Ethuro played an active role in the Amani Forum — a Great Lakes regional parliamentary peace initiative that mobilised MPs and involved them in peace forums following the 2007 post-election violence and stalemate that came about from the presidential election result, which was disputed by ODM. As the chairman of the forum, and with the facilitation of Parliament, he convened an urgent meeting of MPs and dispatched various teams to the grassroots to preach peace, an initiative that contributed to calming down the political temperatures at the time.

He has also served as a member of the Procedures Committee, which deals with the Standing Orders of Parliament.

==Baragoi Massacre==
In 2012, Ethuro and three other members of parliament from Turkana county were summoned by the CID director to shed some light on what they knew about the murder of 41 police officers in Suguta Valley. Along with Turkana South MP Josephat Nanok, Ekwe Ethuro was charged with incitement to violence, becoming the second set of leaders to be put in the dock over the Baragoi killings. They appeared before chief magistrate Waweru Kiarie but did not plead to the charge, claiming it was a violation of their rights and an abuse of the judicial system.

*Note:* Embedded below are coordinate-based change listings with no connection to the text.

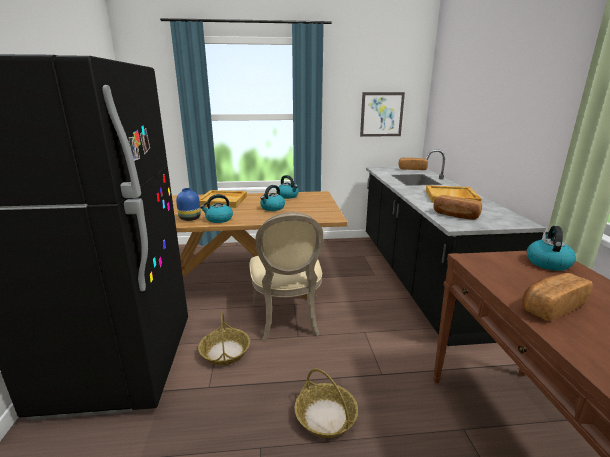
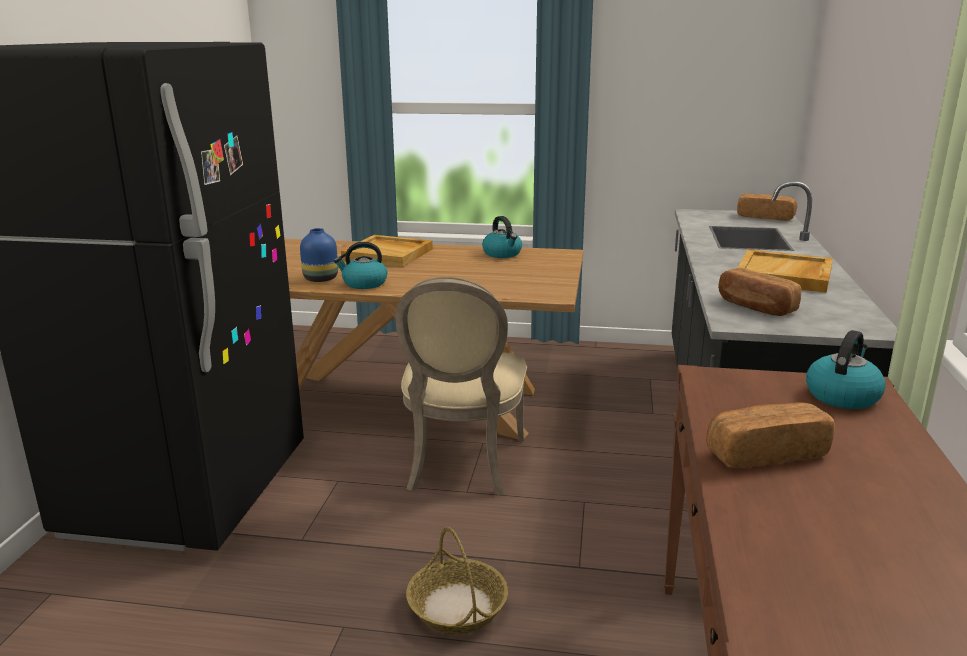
camera: 15 degrees right, 0 degrees up
(225, 352) = (343, 497): basket -> none
(272, 208) = (462, 272): kettle -> none
(381, 114) = (711, 108): picture -> none

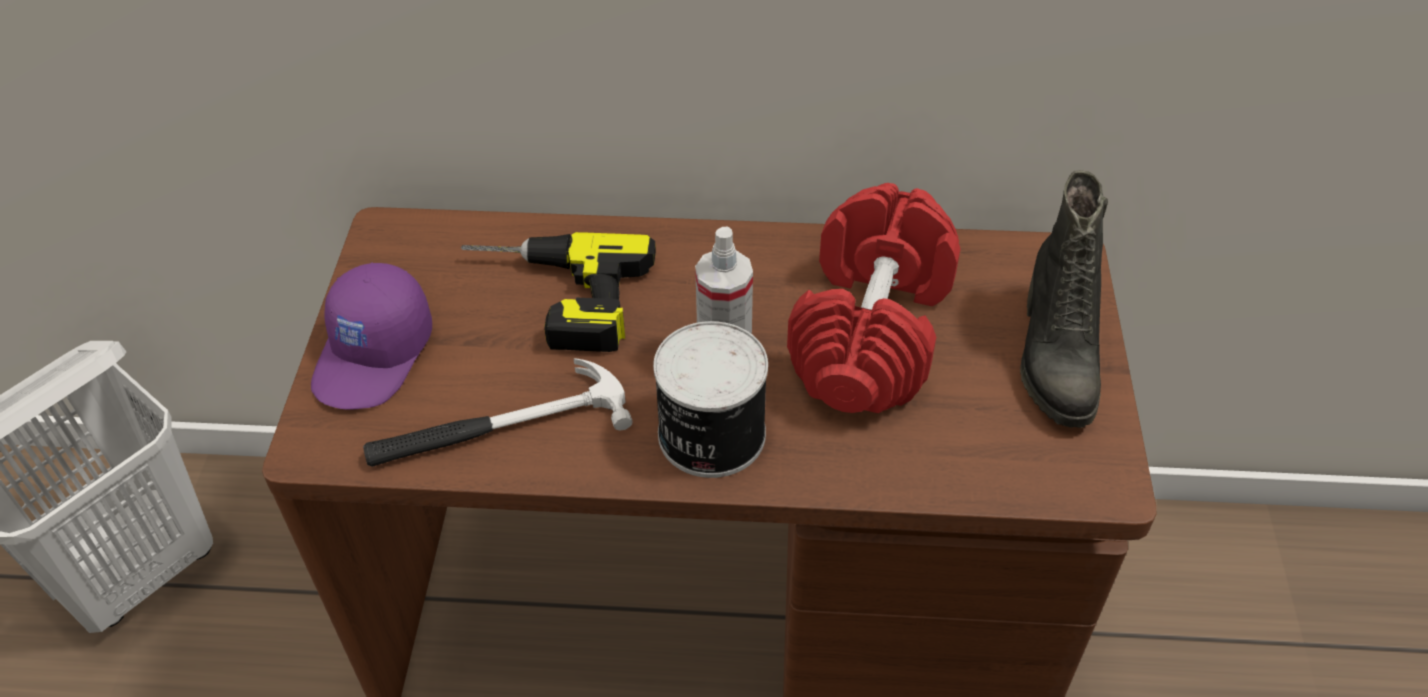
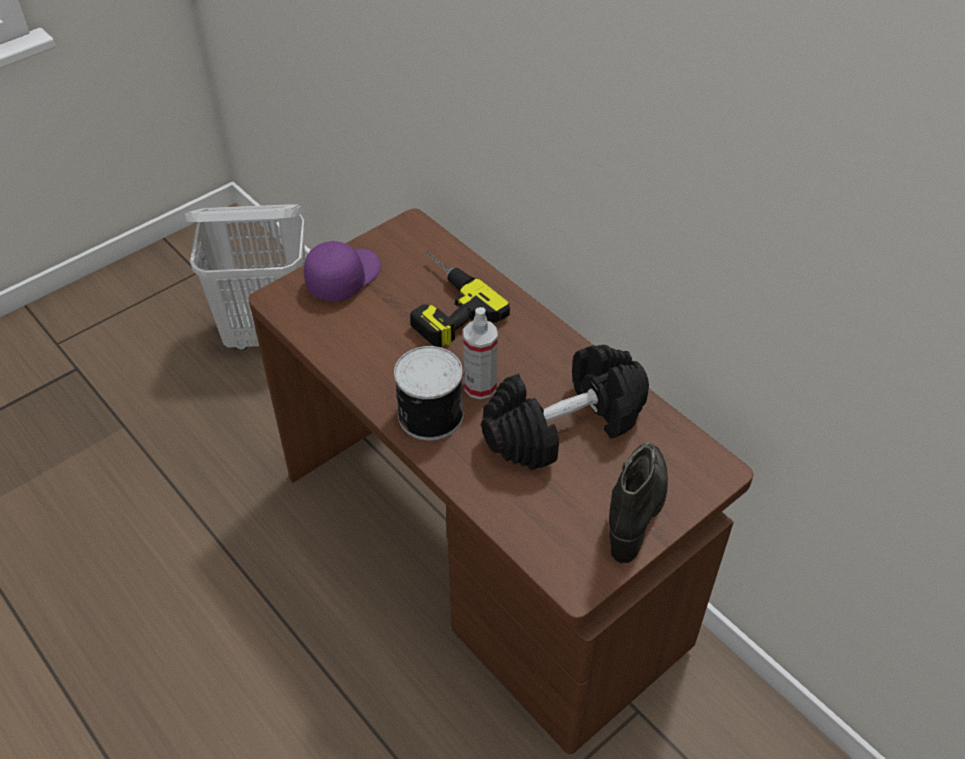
camera: 45 degrees right, 0 degrees up
(375, 355) = (343, 277): purple cap -> purple cap turned 150 degrees clockwise
(497, 427) = (351, 343): hammer -> none
(870, 330) = (564, 426): red dumbbell -> black dumbbell
(1053, 358) = (636, 509): black boot -> black boot turned 150 degrees clockwise

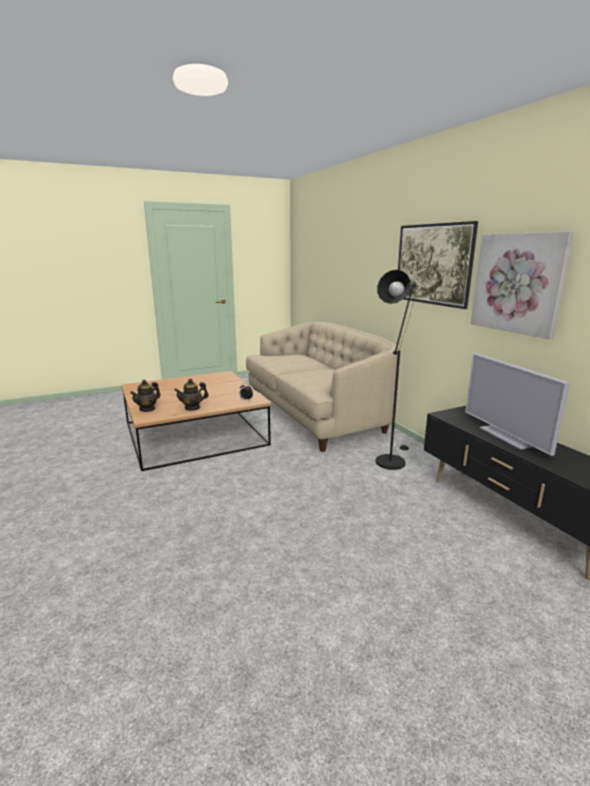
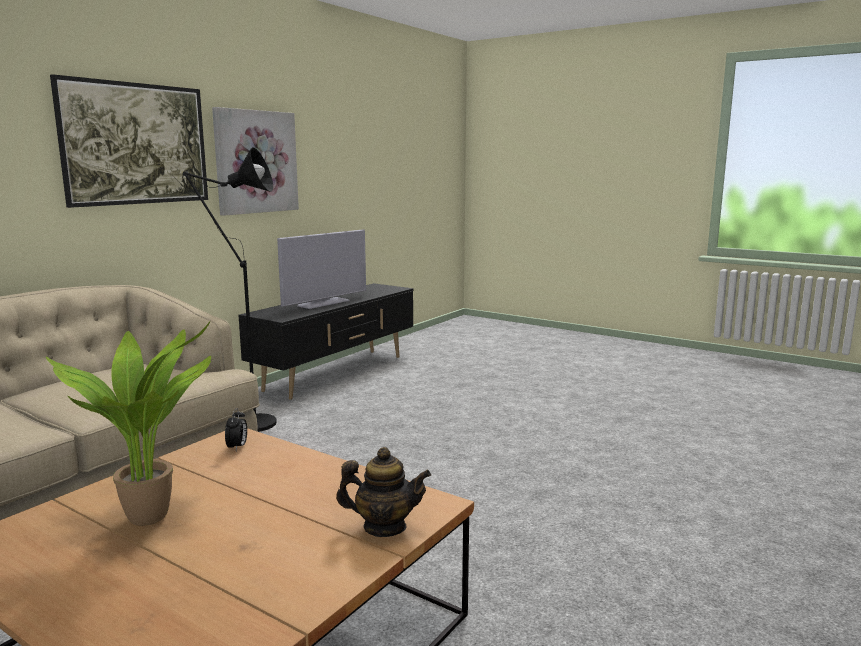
camera: 120 degrees left, 5 degrees down
(192, 408) = (328, 480): teapot -> none
(211, 387) = (153, 515): none -> potted plant

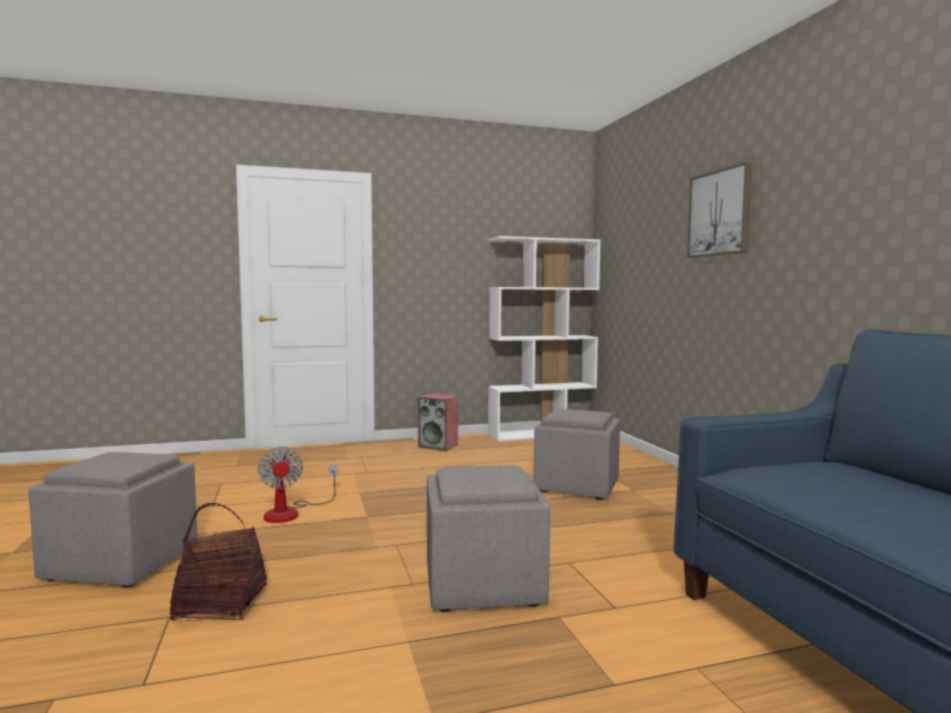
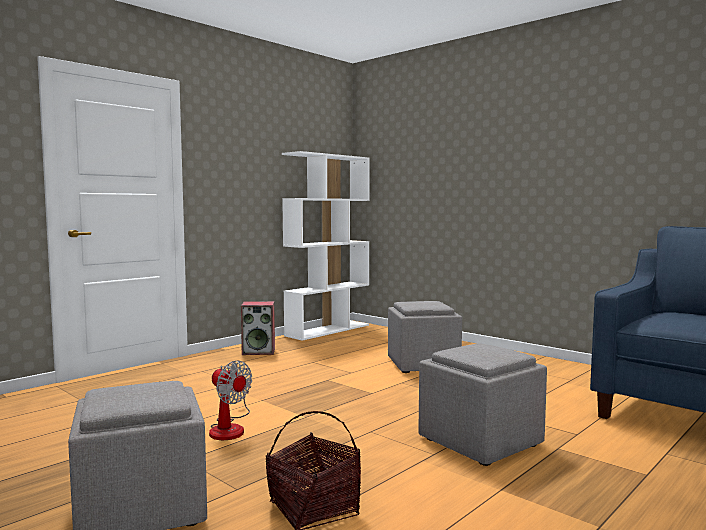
camera: 30 degrees left, 0 degrees up
(719, 213) = (501, 142): picture -> none

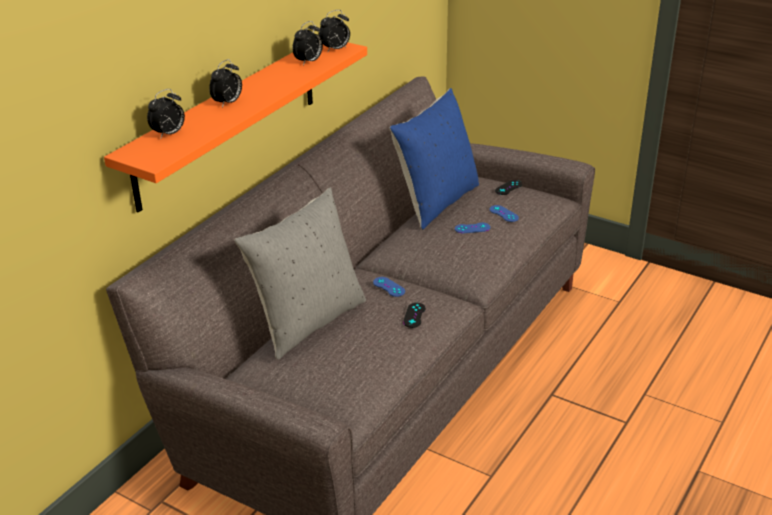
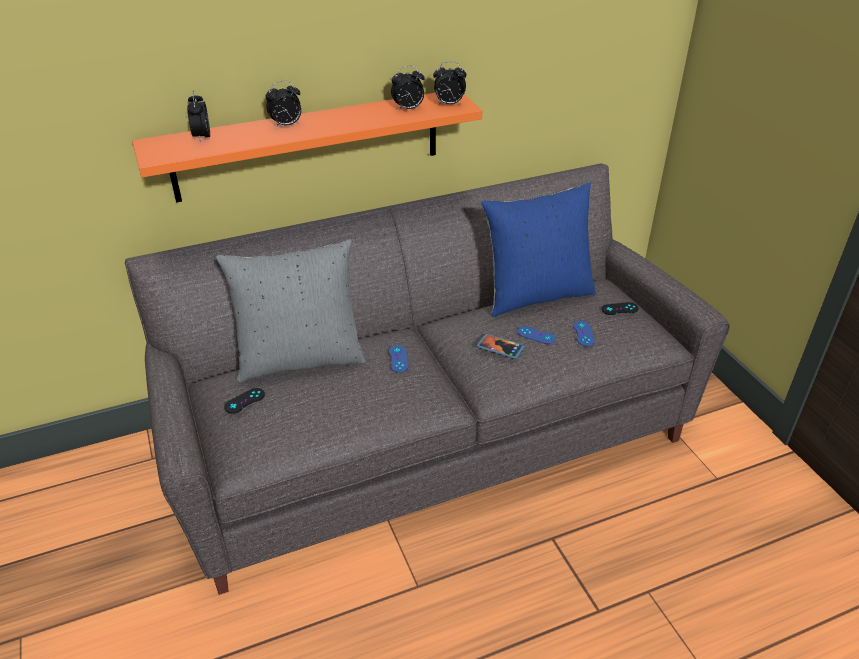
camera: 35 degrees right, 5 degrees up
(169, 134) = (202, 137): alarm clock -> alarm clock turned 90 degrees clockwise
(414, 315) = (386, 397): black game controller -> black game controller (244, 401)
(456, 247) = (500, 347): none -> phone

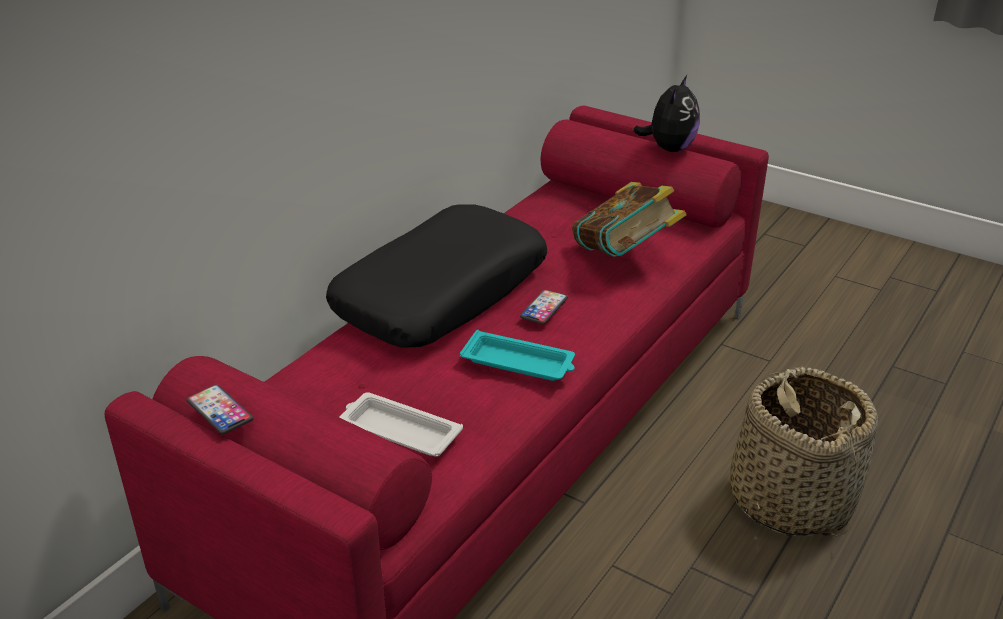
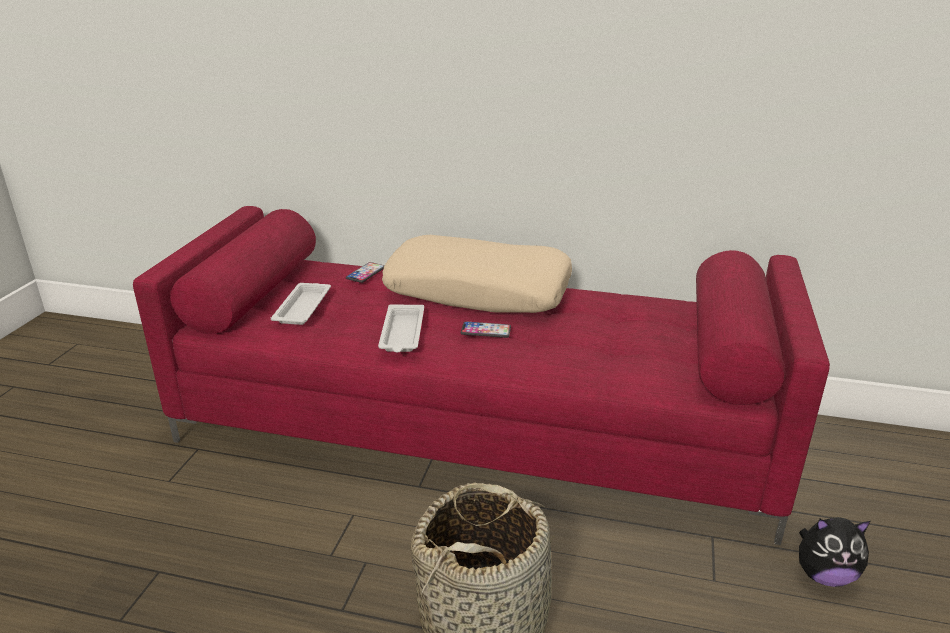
camera: 70 degrees right, 5 degrees down
(219, 410) = (238, 225): phone -> phone (365, 273)
(441, 294) = (478, 291): black pillow -> beige pillow
(519, 363) = (402, 334): turquoise tray -> white tray
(624, 256) = (600, 353): book -> none
(669, 148) = (743, 303): plush toy -> plush toy (824, 575)

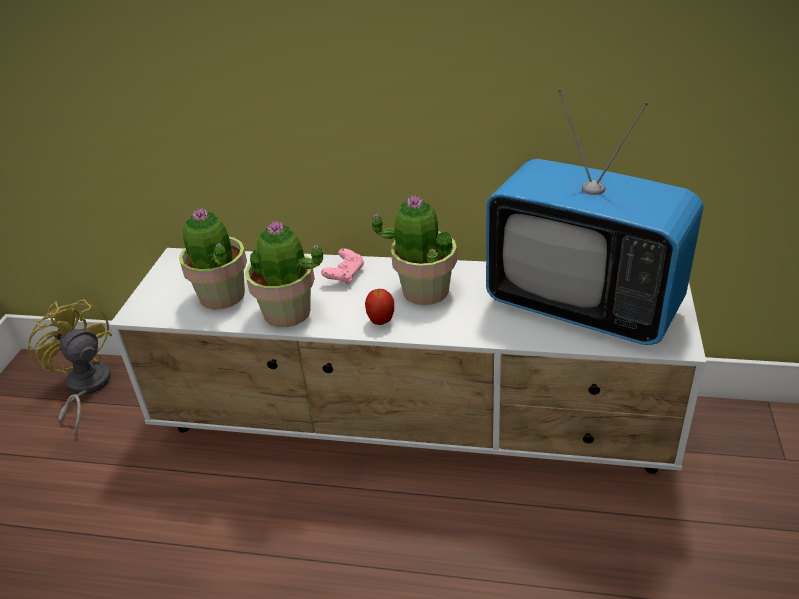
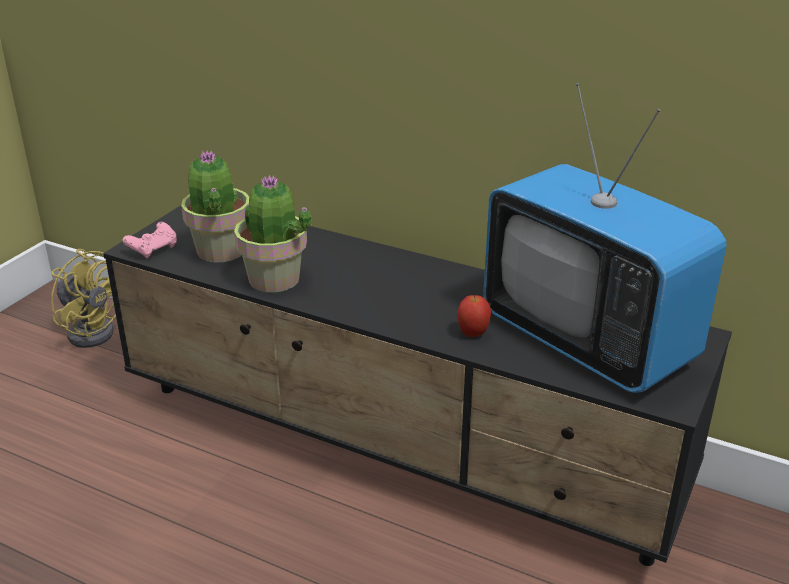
camera: 15 degrees right, 5 degrees down
(85, 388) = (93, 329): yellow fan -> yellow fan turned 150 degrees clockwise
(345, 275) = (352, 257): pink game controller -> pink game controller (153, 249)
(381, 321) = (362, 308): apple -> apple (473, 334)
(412, 427) = (397, 448): white tv stand -> black tv stand
(424, 290) = (425, 289): potted plant -> none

The two MPs were released on a cash bail awaiting a ruling on whether to refer the matter to the High Court. The court later dismissed the incitement case against the two Members of Parliament. Chief magistrate Waweru Kiarie ruled that the charges preferred against Turkana South MP Josphat Nanok and his Turkana Central counterpart David Ekwe Ethuro were defective. Through lawyers Katwa Kigen and Jotham Arwa, the legislators claimed that the charges raised constitutional issues and asked the magistrate to suspend the plea and refer the matter to the High Court for interpretation.

==Speaker of the Senate==
The Jubilee coalition won a majority in the Senate during the 2013 general elections, with 30 seats. During his victory speech, Ethuro promised to uphold the rule of law and offer stewardship leadership. He also paid tribute to the pioneer Senators of post-independence, promising to look up to them for inspiration, guidance and advice.

Ethuro was unanimously chosen by the Jubilee coalition as their nominee for Speaker after former Speaker of Parliament Francis ole Kaparo stepped down in his favour. Ethuro won the elections for Speaker of the Senate with the backing of the Jubilee coalition, managing 38 votes against CORD's Farah Maalim's 29 votes in the second round of voting. In the first round of voting, Ethuro garnered 35 votes, which was less than the two-thirds needed for a win, while Farah got 31 votes, Omondi had one vote and there was one spoilt vote.

On 31 August 2017 Kenneth Lusaka who had lost the Bungoma county gubernatorial race (and was until then the incumbent governor) was elected speaker of the Senate. Lusaka received 42 to NASA candidate Farah Maalim 25 votes, while Ethuro received only two votes. This effectively put an end to Ethuro's term as senate speaker.